Und wer die Bahn nutzt, der weiß auch, dass die Kunden nicht vorrangig unter den fünf Tagen Streik leiden, sondern genauso wie die Lokführer unter dem massiven Missmanagement der vergangenen Jahre bei der Bahn. Nennen wir den Streik doch einfach Anschauungsunterricht, der dazu dient, dass jeder in der Republik mal erleben kann, wie es den Mainzern mit ihrem Hauptbahnhof ergangen ist. Wenn also die Lokführer eine Begrenzung von Überstunden fordern, dann doch nicht aus Faulheit, sondern weil bei der Bahn der Personalmangel und das Wirtschaften auf Verschleiß nicht Versehen, sondern Unternehmensphilosophie sind.

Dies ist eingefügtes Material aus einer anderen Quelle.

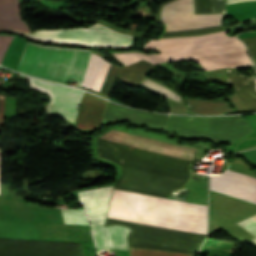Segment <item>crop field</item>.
Instances as JSON below:
<instances>
[{"label":"crop field","mask_w":256,"mask_h":256,"mask_svg":"<svg viewBox=\"0 0 256 256\" xmlns=\"http://www.w3.org/2000/svg\"><path fill=\"white\" fill-rule=\"evenodd\" d=\"M100 139L191 161L195 150L154 139L110 130ZM111 200L207 218L206 206L113 189ZM111 201L109 209L207 228V219ZM109 210L108 216L192 233L206 234L205 228L168 222ZM130 256H189L130 249Z\"/></svg>","instance_id":"obj_1"},{"label":"crop field","mask_w":256,"mask_h":256,"mask_svg":"<svg viewBox=\"0 0 256 256\" xmlns=\"http://www.w3.org/2000/svg\"><path fill=\"white\" fill-rule=\"evenodd\" d=\"M144 48L159 52L157 55L168 61L184 58L195 60L204 71L252 64L244 44L236 37L227 36L226 31L195 37L150 40ZM114 55L125 65L141 59L154 64L166 62L155 54Z\"/></svg>","instance_id":"obj_2"},{"label":"crop field","mask_w":256,"mask_h":256,"mask_svg":"<svg viewBox=\"0 0 256 256\" xmlns=\"http://www.w3.org/2000/svg\"><path fill=\"white\" fill-rule=\"evenodd\" d=\"M92 51L38 46L26 43L18 71L66 84L78 80L80 87Z\"/></svg>","instance_id":"obj_3"},{"label":"crop field","mask_w":256,"mask_h":256,"mask_svg":"<svg viewBox=\"0 0 256 256\" xmlns=\"http://www.w3.org/2000/svg\"><path fill=\"white\" fill-rule=\"evenodd\" d=\"M111 188L112 186L78 192L81 206L92 225L97 251L109 248L128 250L126 236L129 229L120 226L103 227Z\"/></svg>","instance_id":"obj_4"},{"label":"crop field","mask_w":256,"mask_h":256,"mask_svg":"<svg viewBox=\"0 0 256 256\" xmlns=\"http://www.w3.org/2000/svg\"><path fill=\"white\" fill-rule=\"evenodd\" d=\"M167 130L231 143L253 132L247 119L235 117L185 118L171 116Z\"/></svg>","instance_id":"obj_5"},{"label":"crop field","mask_w":256,"mask_h":256,"mask_svg":"<svg viewBox=\"0 0 256 256\" xmlns=\"http://www.w3.org/2000/svg\"><path fill=\"white\" fill-rule=\"evenodd\" d=\"M223 14L216 15H193V0H178L165 5L161 11V18L167 26V32L196 29L220 25ZM221 26L171 32L166 33L165 37L186 36L202 34L217 30H222Z\"/></svg>","instance_id":"obj_6"},{"label":"crop field","mask_w":256,"mask_h":256,"mask_svg":"<svg viewBox=\"0 0 256 256\" xmlns=\"http://www.w3.org/2000/svg\"><path fill=\"white\" fill-rule=\"evenodd\" d=\"M27 35L41 40L110 47H130L132 37L119 34L99 23L88 29H45L36 30Z\"/></svg>","instance_id":"obj_7"},{"label":"crop field","mask_w":256,"mask_h":256,"mask_svg":"<svg viewBox=\"0 0 256 256\" xmlns=\"http://www.w3.org/2000/svg\"><path fill=\"white\" fill-rule=\"evenodd\" d=\"M30 85L32 88L45 91L50 95L52 101L47 106L48 112L61 115L72 123L75 122L82 91L34 79H30Z\"/></svg>","instance_id":"obj_8"},{"label":"crop field","mask_w":256,"mask_h":256,"mask_svg":"<svg viewBox=\"0 0 256 256\" xmlns=\"http://www.w3.org/2000/svg\"><path fill=\"white\" fill-rule=\"evenodd\" d=\"M210 189L256 202V178L232 170L210 176Z\"/></svg>","instance_id":"obj_9"},{"label":"crop field","mask_w":256,"mask_h":256,"mask_svg":"<svg viewBox=\"0 0 256 256\" xmlns=\"http://www.w3.org/2000/svg\"><path fill=\"white\" fill-rule=\"evenodd\" d=\"M153 65L154 64L144 60L126 67H118L111 64L99 95L107 98L112 90L116 78L138 86L140 81L147 75Z\"/></svg>","instance_id":"obj_10"},{"label":"crop field","mask_w":256,"mask_h":256,"mask_svg":"<svg viewBox=\"0 0 256 256\" xmlns=\"http://www.w3.org/2000/svg\"><path fill=\"white\" fill-rule=\"evenodd\" d=\"M107 102L85 93L81 102L76 127L83 131H92L100 127Z\"/></svg>","instance_id":"obj_11"},{"label":"crop field","mask_w":256,"mask_h":256,"mask_svg":"<svg viewBox=\"0 0 256 256\" xmlns=\"http://www.w3.org/2000/svg\"><path fill=\"white\" fill-rule=\"evenodd\" d=\"M104 118L111 121L128 120L132 122L146 123L164 127H166L167 124V116L139 112L112 104L110 102L106 109Z\"/></svg>","instance_id":"obj_12"},{"label":"crop field","mask_w":256,"mask_h":256,"mask_svg":"<svg viewBox=\"0 0 256 256\" xmlns=\"http://www.w3.org/2000/svg\"><path fill=\"white\" fill-rule=\"evenodd\" d=\"M185 97L187 112L193 114H225L233 112L225 99L206 100L193 97Z\"/></svg>","instance_id":"obj_13"},{"label":"crop field","mask_w":256,"mask_h":256,"mask_svg":"<svg viewBox=\"0 0 256 256\" xmlns=\"http://www.w3.org/2000/svg\"><path fill=\"white\" fill-rule=\"evenodd\" d=\"M109 65L103 58L92 54L82 85L87 89L99 91Z\"/></svg>","instance_id":"obj_14"},{"label":"crop field","mask_w":256,"mask_h":256,"mask_svg":"<svg viewBox=\"0 0 256 256\" xmlns=\"http://www.w3.org/2000/svg\"><path fill=\"white\" fill-rule=\"evenodd\" d=\"M229 80L237 90L245 109H256L254 78H244L229 69Z\"/></svg>","instance_id":"obj_15"},{"label":"crop field","mask_w":256,"mask_h":256,"mask_svg":"<svg viewBox=\"0 0 256 256\" xmlns=\"http://www.w3.org/2000/svg\"><path fill=\"white\" fill-rule=\"evenodd\" d=\"M0 29L28 31L18 16V0H0Z\"/></svg>","instance_id":"obj_16"},{"label":"crop field","mask_w":256,"mask_h":256,"mask_svg":"<svg viewBox=\"0 0 256 256\" xmlns=\"http://www.w3.org/2000/svg\"><path fill=\"white\" fill-rule=\"evenodd\" d=\"M65 224H89L82 209H61Z\"/></svg>","instance_id":"obj_17"},{"label":"crop field","mask_w":256,"mask_h":256,"mask_svg":"<svg viewBox=\"0 0 256 256\" xmlns=\"http://www.w3.org/2000/svg\"><path fill=\"white\" fill-rule=\"evenodd\" d=\"M143 85H145V86H147L149 88H152V89H154V90H156V91H158V92H160V93H162V94H164L166 96H169V97H171L173 99H176L178 101L180 99V97L176 96L175 94H173L168 89H166V88H164L162 86H159V85H157V84H155V83H153V82H151V81H149L147 79H145V81L143 82Z\"/></svg>","instance_id":"obj_18"},{"label":"crop field","mask_w":256,"mask_h":256,"mask_svg":"<svg viewBox=\"0 0 256 256\" xmlns=\"http://www.w3.org/2000/svg\"><path fill=\"white\" fill-rule=\"evenodd\" d=\"M244 41V43L246 44L250 54H251V57L253 59V62L255 64V72H256V36L254 37H248V38H244V39H241Z\"/></svg>","instance_id":"obj_19"},{"label":"crop field","mask_w":256,"mask_h":256,"mask_svg":"<svg viewBox=\"0 0 256 256\" xmlns=\"http://www.w3.org/2000/svg\"><path fill=\"white\" fill-rule=\"evenodd\" d=\"M240 226H242L243 228H245L247 231H249L250 233H252L253 235L256 236V221L254 219H252L251 217L237 223ZM256 243V237L251 239Z\"/></svg>","instance_id":"obj_20"},{"label":"crop field","mask_w":256,"mask_h":256,"mask_svg":"<svg viewBox=\"0 0 256 256\" xmlns=\"http://www.w3.org/2000/svg\"><path fill=\"white\" fill-rule=\"evenodd\" d=\"M13 36H2L0 35V61L5 54L8 46L10 45Z\"/></svg>","instance_id":"obj_21"},{"label":"crop field","mask_w":256,"mask_h":256,"mask_svg":"<svg viewBox=\"0 0 256 256\" xmlns=\"http://www.w3.org/2000/svg\"><path fill=\"white\" fill-rule=\"evenodd\" d=\"M4 96L0 95V128L2 123V116H3V107H4Z\"/></svg>","instance_id":"obj_22"},{"label":"crop field","mask_w":256,"mask_h":256,"mask_svg":"<svg viewBox=\"0 0 256 256\" xmlns=\"http://www.w3.org/2000/svg\"><path fill=\"white\" fill-rule=\"evenodd\" d=\"M237 1H251V0H227L228 4L233 3V2H237Z\"/></svg>","instance_id":"obj_23"}]
</instances>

Allerdings noch viel gravierender ist die Tatsache, dass die GDL, zumindest was die bei ihr organisierten Zugbegleiter anbelangt, gar nicht dazu kommt, Forderungen zu stellen, weil die Bahn schon den Einstieg in Verhandlungen über Zugbegleiter ablehnt. Von konservativer Seite wurde der GDL mittlerweile öfters die Aufkündigung der Sozialpartnerschaft vorgeworfen, aber genau umgekehrt müsste dies eigentlich dem Staatskonzern Deutsche Bahn vorgeworfen werden. Denn was wäre das bitte für eine Partnerschaft, wenn die Bahn den GDL-organisierten Zugbegleitern einseitig nach dem Motto „friss oder stirb“ einen Tarifvertrag vorsetzen könnte? Wenn also die GDL dafür streikt, für Zugbegleiter verhandeln zu dürfen, dann streikt sie für nichts weniger als die Sozialpartnerschaft, welche die Bahn verweigert.

In diesem Sinne, machen Sie weiter so, Herr Weselsky!